## BEGIN PROVIDED PASSAGE

For large refrigeration systems, which reject a considerable amount of heat, the condenser 11 is often located far from the compressor 14 and typically outdoors. Thus the feed line 20 and the discharge line 22 are frequently quite long. To control the head pressure in the system, a head pressure control valve 25 is provided in the feed line 20 between the condenser 11 and the expansion valves 13. The head pressure control valve 25 is also teed into the discharge line 22 and controls the head pressure by backing up liquid refrigrant into the condenser 11. During cold ambient temperatures, this can result in extra refrigerant being added to the system. A reservoir or "receiver" 28 may be placed between the head pressure cntrol valve 25 and the expansion valves 13 to receive this additional refrigerant.
In practice, so long as the ice making system has sufficient receiver capacity to contain the additional refrigerant needed during lower ambient temperatures, the extra refrigerant does not damage the system during the freeze cycle as the ambient temperature rises. Additional refrigerant, however, could cause damage to the compressor if it is drawn into the evaporators. This can occur during the harvest cycle. In prior ice making systems, when hot vaporous refrigerant is fed directly into the evaporators, the pressure in the condenser will drop, and the liquid refrigerant contained therein, now at a lower pressure, will boil. Unless the condenser is isolated during harvest, vaporous refrigerant could flow back and be drawn into the evaporators, where it will condense and migrate to the compressor.
When the ice making system shown in FIG. 1 goes into the harvest, two normally closed hot gas solenoid valves 30 open, and hot vaporous refrigerant is fed directly into the evaporators 12. In accordance with the present invention, and in order to prevent vaporous refrigerant from being drawn from the condenser 11 and the receiver 28 during the harvest cycle, a normally open check valve 32 is installed downstream from the point where the hot gas valves 30 are teed into the discharge line 22. The check valve 32 permits the flow of refrigerant from the compressor 14 to the condenser 11 and is closed to flow in the opposite direction during the harvest cycle to prevent the large refrigerant charge in the remote system from flowing to the evaporators 12. However, by preventing the refrigerant in the receiver and condenser from flowing back during harvest, the now isolated circuit between the compressor and evaporators may be low on refrigerant.

## END PROVIDED PASSAGE
## BEGIN DATASET CONTENT

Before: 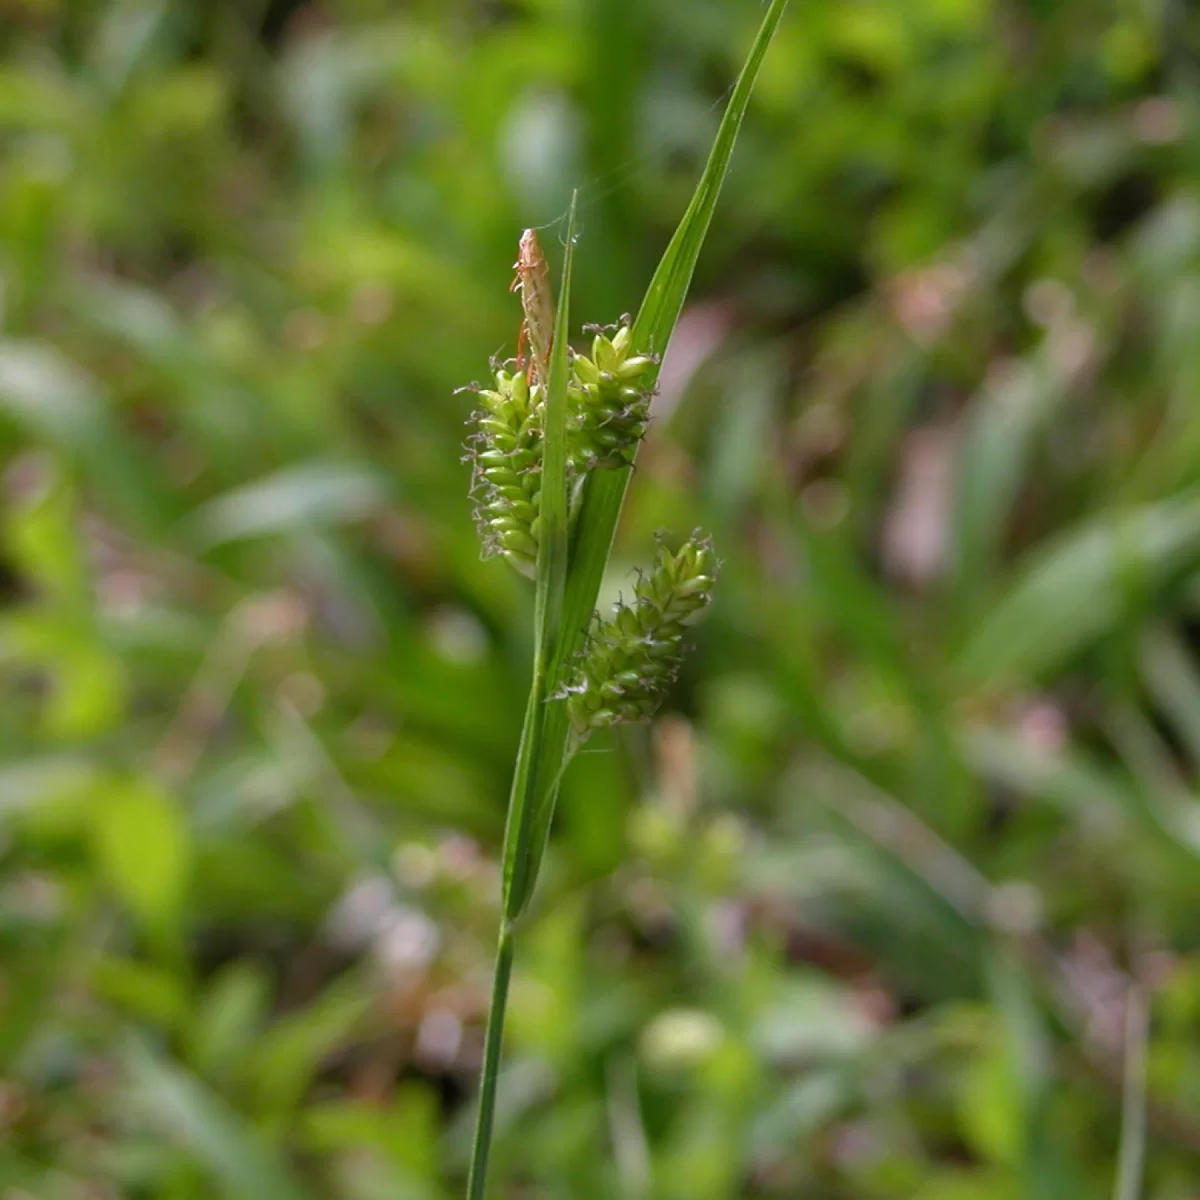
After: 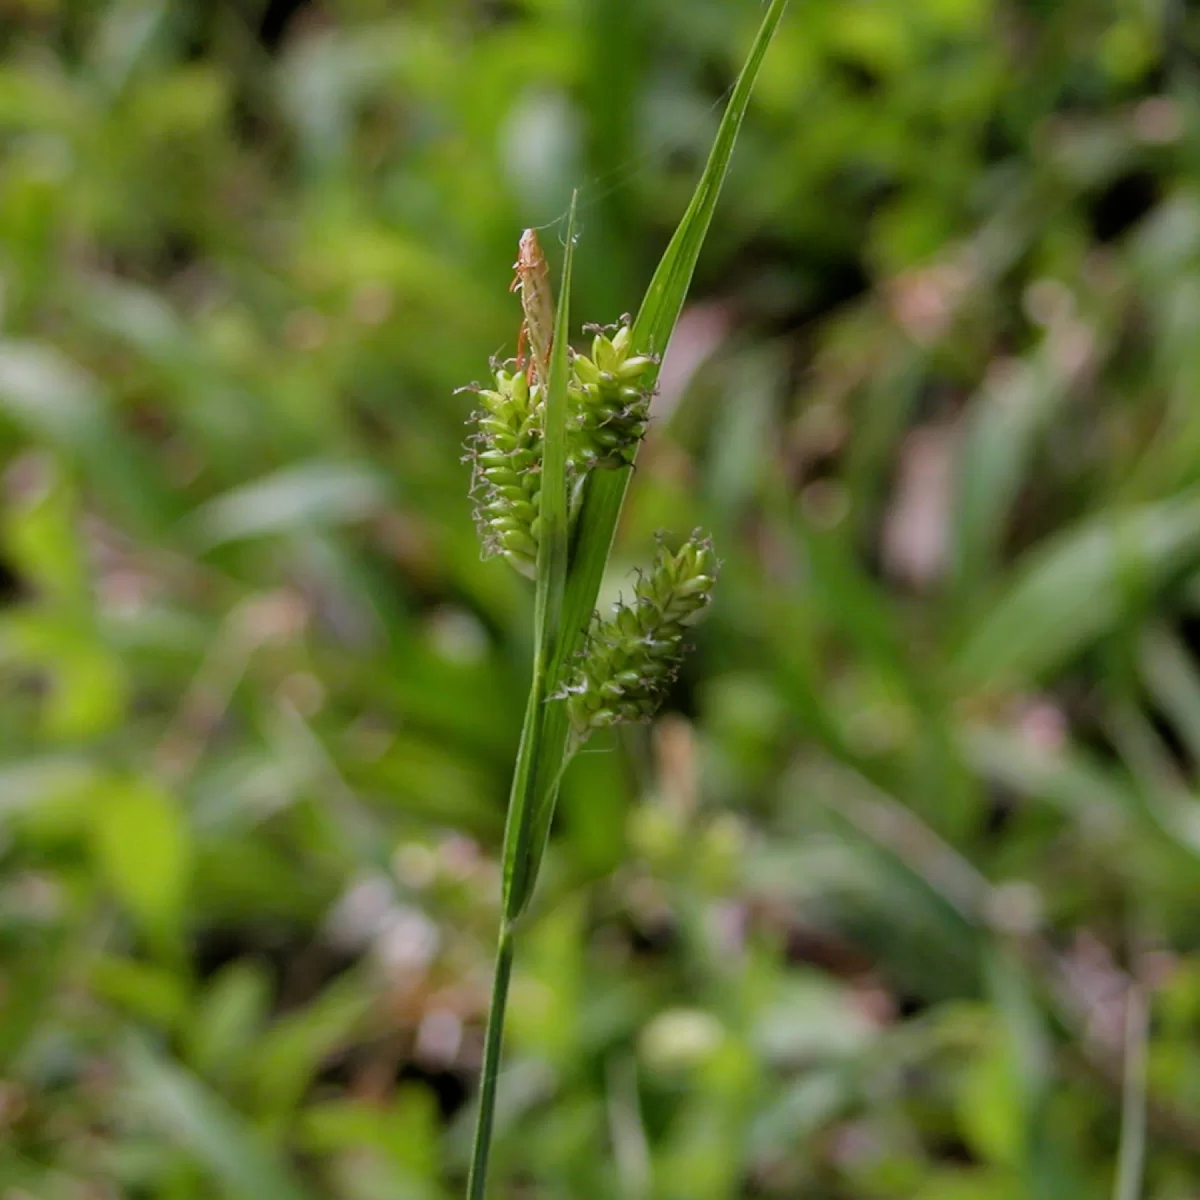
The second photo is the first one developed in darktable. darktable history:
filmic rgb: black relative exposure -7.78 EV, white relative exposure 4.45 EV, threshold 2.95 EV, hardness 3.76, latitude 50.2%, contrast 1.101, enable highlight reconstruction true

## END DATASET CONTENT

■ THE TASK
Copy out the whole refrigeration passage word for word. Work only from the refrigeration passage and leave the listing aside.

■ EXERCISE SOLUTION
For large refrigeration systems, which reject a considerable amount of heat, the condenser 11 is often located far from the compressor 14 and typically outdoors. Thus the feed line 20 and the discharge line 22 are frequently quite long. To control the head pressure in the system, a head pressure control valve 25 is provided in the feed line 20 between the condenser 11 and the expansion valves 13. The head pressure control valve 25 is also teed into the discharge line 22 and controls the head pressure by backing up liquid refrigrant into the condenser 11. During cold ambient temperatures, this can result in extra refrigerant being added to the system. A reservoir or "receiver" 28 may be placed between the head pressure cntrol valve 25 and the expansion valves 13 to receive this additional refrigerant.
In practice, so long as the ice making system has sufficient receiver capacity to contain the additional refrigerant needed during lower ambient temperatures, the extra refrigerant does not damage the system during the freeze cycle as the ambient temperature rises. Additional refrigerant, however, could cause damage to the compressor if it is drawn into the evaporators. This can occur during the harvest cycle. In prior ice making systems, when hot vaporous refrigerant is fed directly into the evaporators, the pressure in the condenser will drop, and the liquid refrigerant contained therein, now at a lower pressure, will boil. Unless the condenser is isolated during harvest, vaporous refrigerant could flow back and be drawn into the evaporators, where it will condense and migrate to the compressor.
When the ice making system shown in FIG. 1 goes into the harvest, two normally closed hot gas solenoid valves 30 open, and hot vaporous refrigerant is fed directly into the evaporators 12. In accordance with the present invention, and in order to prevent vaporous refrigerant from being drawn from the condenser 11 and the receiver 28 during the harvest cycle, a normally open check valve 32 is installed downstream from the point where the hot gas valves 30 are teed into the discharge line 22. The check valve 32 permits the flow of refrigerant from the compressor 14 to the condenser 11 and is closed to flow in the opposite direction during the harvest cycle to prevent the large refrigerant charge in the remote system from flowing to the evaporators 12. However, by preventing the refrigerant in the receiver and condenser from flowing back during harvest, the now isolated circuit between the compressor and evaporators may be low on refrigerant.